• REQUIRED ACTION: Read through the data, and wherever a line holds the word "than", write that line out.

• DATA FOR REVIEW:
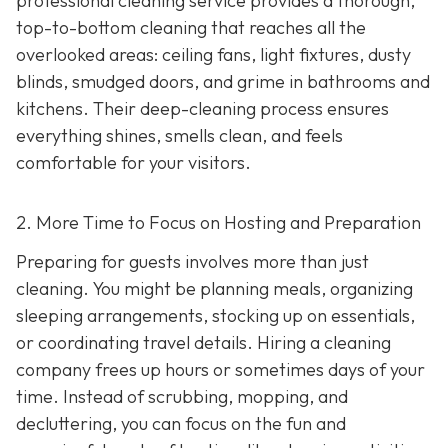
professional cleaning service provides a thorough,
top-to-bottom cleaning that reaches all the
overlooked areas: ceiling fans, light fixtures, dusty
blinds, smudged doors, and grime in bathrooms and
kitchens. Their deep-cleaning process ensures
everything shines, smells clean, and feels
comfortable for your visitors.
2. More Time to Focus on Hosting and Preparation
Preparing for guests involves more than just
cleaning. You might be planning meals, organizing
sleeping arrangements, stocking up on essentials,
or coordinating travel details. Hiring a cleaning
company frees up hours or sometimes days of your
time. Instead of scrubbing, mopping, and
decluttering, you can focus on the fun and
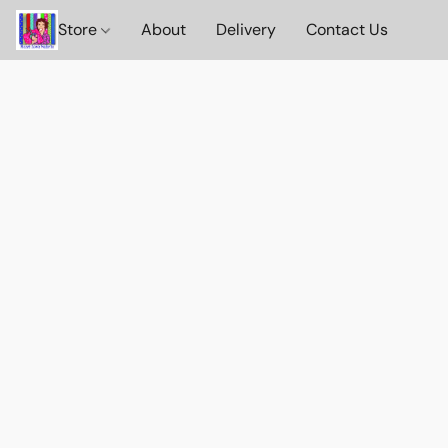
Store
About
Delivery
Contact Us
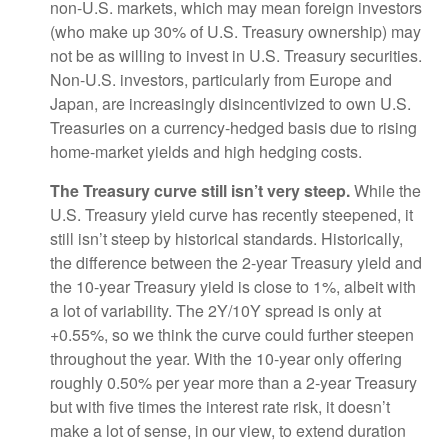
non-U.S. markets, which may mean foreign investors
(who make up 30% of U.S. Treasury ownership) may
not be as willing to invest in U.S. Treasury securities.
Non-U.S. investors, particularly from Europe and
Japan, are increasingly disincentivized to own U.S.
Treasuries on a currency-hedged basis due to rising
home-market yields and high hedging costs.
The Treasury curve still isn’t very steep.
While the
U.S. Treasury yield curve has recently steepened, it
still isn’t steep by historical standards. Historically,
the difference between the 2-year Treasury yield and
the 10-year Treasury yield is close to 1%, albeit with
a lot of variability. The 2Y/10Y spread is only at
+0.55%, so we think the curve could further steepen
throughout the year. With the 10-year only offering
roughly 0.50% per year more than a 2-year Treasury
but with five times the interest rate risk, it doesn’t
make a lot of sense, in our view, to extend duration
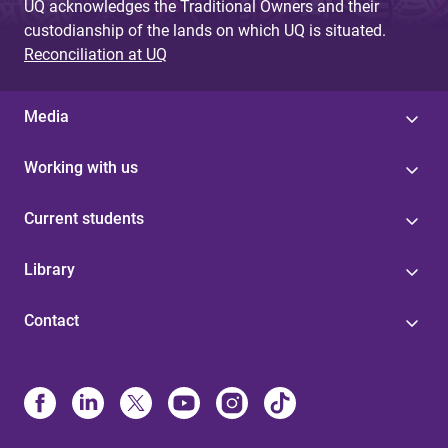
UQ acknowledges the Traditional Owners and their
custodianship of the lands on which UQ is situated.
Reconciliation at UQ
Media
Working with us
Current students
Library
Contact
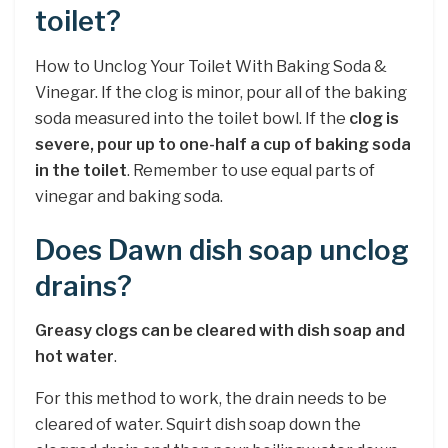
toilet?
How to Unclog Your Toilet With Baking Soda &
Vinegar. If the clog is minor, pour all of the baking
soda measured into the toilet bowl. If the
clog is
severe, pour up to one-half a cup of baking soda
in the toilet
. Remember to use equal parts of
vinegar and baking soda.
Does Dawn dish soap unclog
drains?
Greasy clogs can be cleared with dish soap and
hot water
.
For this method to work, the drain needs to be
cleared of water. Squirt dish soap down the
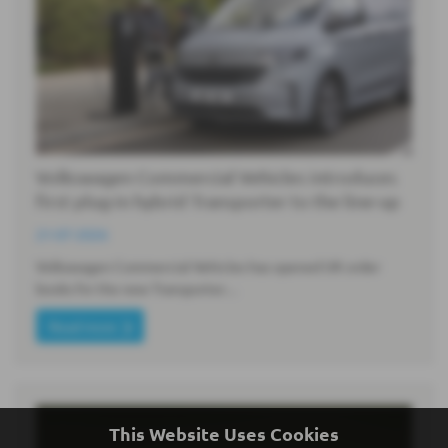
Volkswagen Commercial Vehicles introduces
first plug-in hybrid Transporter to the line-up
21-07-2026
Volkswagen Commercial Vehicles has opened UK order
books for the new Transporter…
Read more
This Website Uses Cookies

• EXERCISE ANSWER:
Preparing for guests involves more than just
roughly 0.50% per year more than a 2-year Treasury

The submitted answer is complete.